Attorneys involved in the first degree murder case against George Huguely were in court Thursday afternoon, battling it out over motions that have been filed.

Huguely's lawyers had petitioned the court to allow his family members, who might want to testify on his behalf at sentencing, be allowed to sit in on the trial and record statements for any penalty phase if the former men's lacrosse player at the University of Virginia is convicted for his former girlfriend's death.    

Commonwealth's Attorney Dave Chapman called the defense request preposterous.    

Virginia code allows family members to be present for both parts of the case, the guilt phase and sentencing, but not to attend the former and testify at the latter.    

Defense attorney Fran Lawrence had hoped to split that difference, in what Charlottesville Circuit Court Judge Edward Hogshire acknowledged was a creative argument, by proposing Huguely family members record their statements for the jury to consider during sentencing before the trial itself began.    
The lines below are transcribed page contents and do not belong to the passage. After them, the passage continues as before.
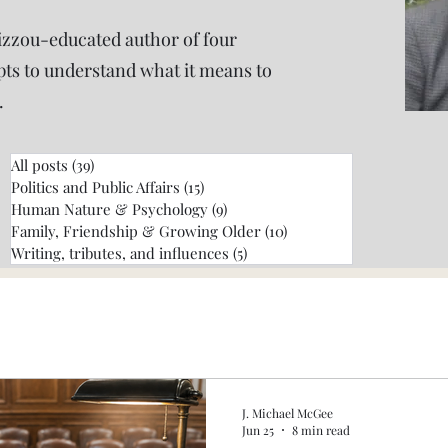
izzou-educated author of four
pts to understand what it means to
.
All posts
(39)
39 posts
Politics and Public Affairs
(15)
15 posts
Human Nature & Psychology
(9)
9 posts
Family, Friendship & Growing Older
(10)
10 posts
Writing, tributes, and influences
(5)
5 posts
J. Michael McGee
Jun 25
8 min read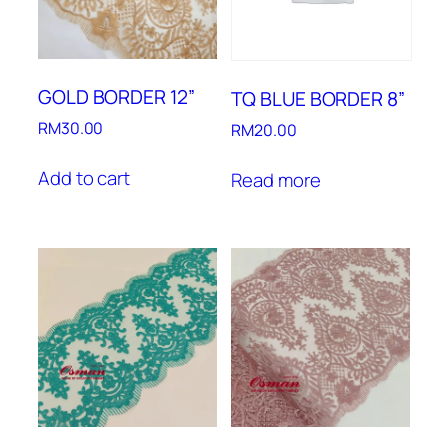
GOLD BORDER 12”
TQ BLUE BORDER 8”
RM
30.00
RM
20.00
Add to cart
Read more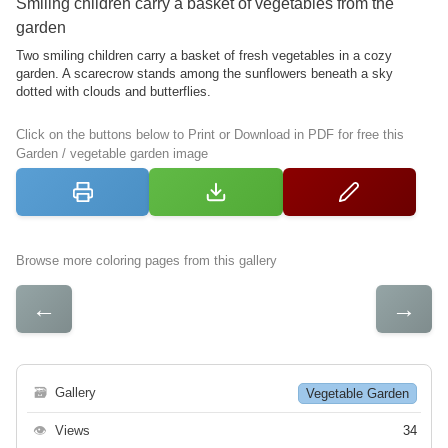
Smiling children carry a basket of vegetables from the
garden
Two smiling children carry a basket of fresh vegetables in a cozy
garden. A scarecrow stands among the sunflowers beneath a sky
dotted with clouds and butterflies.
Click on the buttons below to Print or Download in PDF for free this
Garden / vegetable garden image
Browse more coloring pages from this gallery
←
→
🗃
Gallery
Vegetable Garden
👁
Views
34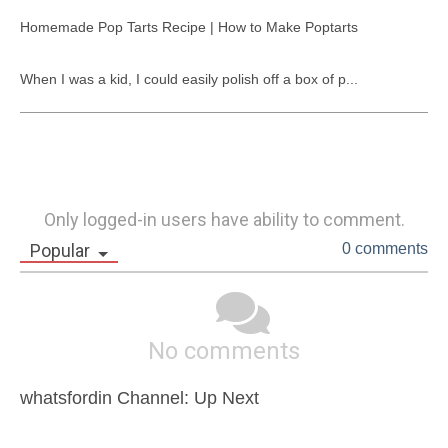
Homemade Pop Tarts Recipe | How to Make Poptarts

When I was a kid, I could easily polish off a box of p...
Only logged-in users have ability to comment.
Popular
0 comments
No comments
whatsfordin Channel: Up Next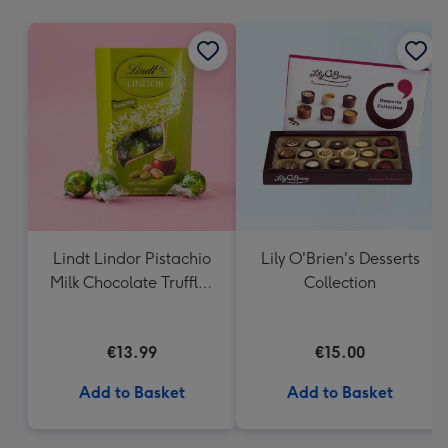
mm
Lindt Lindor Pistachio
Lily O'Brien's Desserts
Milk Chocolate Truffles
Collection
(200g)
€13.99
€15.00
Add to Basket
Add to Basket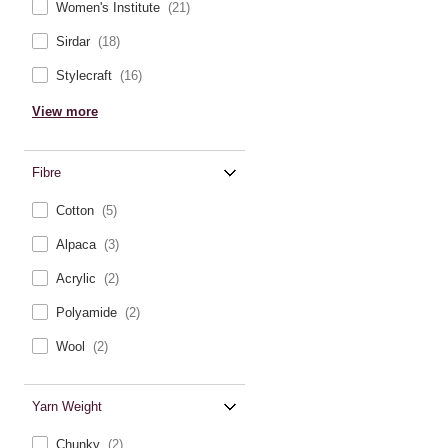
Women's Institute
(21)
Sirdar
(18)
Stylecraft
(16)
View more
Fibre
Cotton
(5)
Alpaca
(3)
Acrylic
(2)
Polyamide
(2)
Wool
(2)
Yarn Weight
Chunky
(2)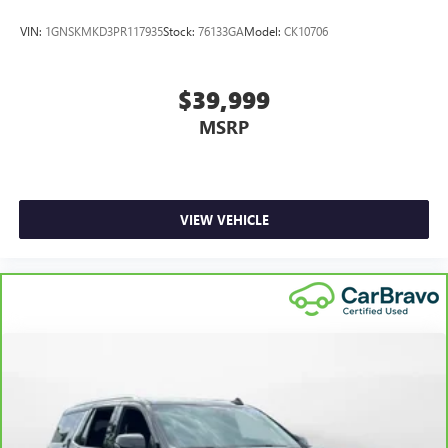
VIN:
1GNSKMKD3PR117935
Stock:
76133GA
Model:
CK10706
$39,999
MSRP
VIEW VEHICLE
Chapman objected saying the one-sided recordings would be hearsay evidence and he'd have no way to cross examine a family member who was speaking as a character witness on George Huguely's behalf.     

Late Thursday afternoon Hogshire refused the defense request, saying Huguely's mom, dad, sister or anyone else would have to choose to be at the trial or testify at sentencing, but not both, and if they spoke at sentencing, to do so in-person.    

Hogshire told the court that the rules of evidence would never be so relaxed as to allow for what the defense was requesting.

George Huguely is charged with killing University of Virginia lacrosse player Yeardley Love in May 2010.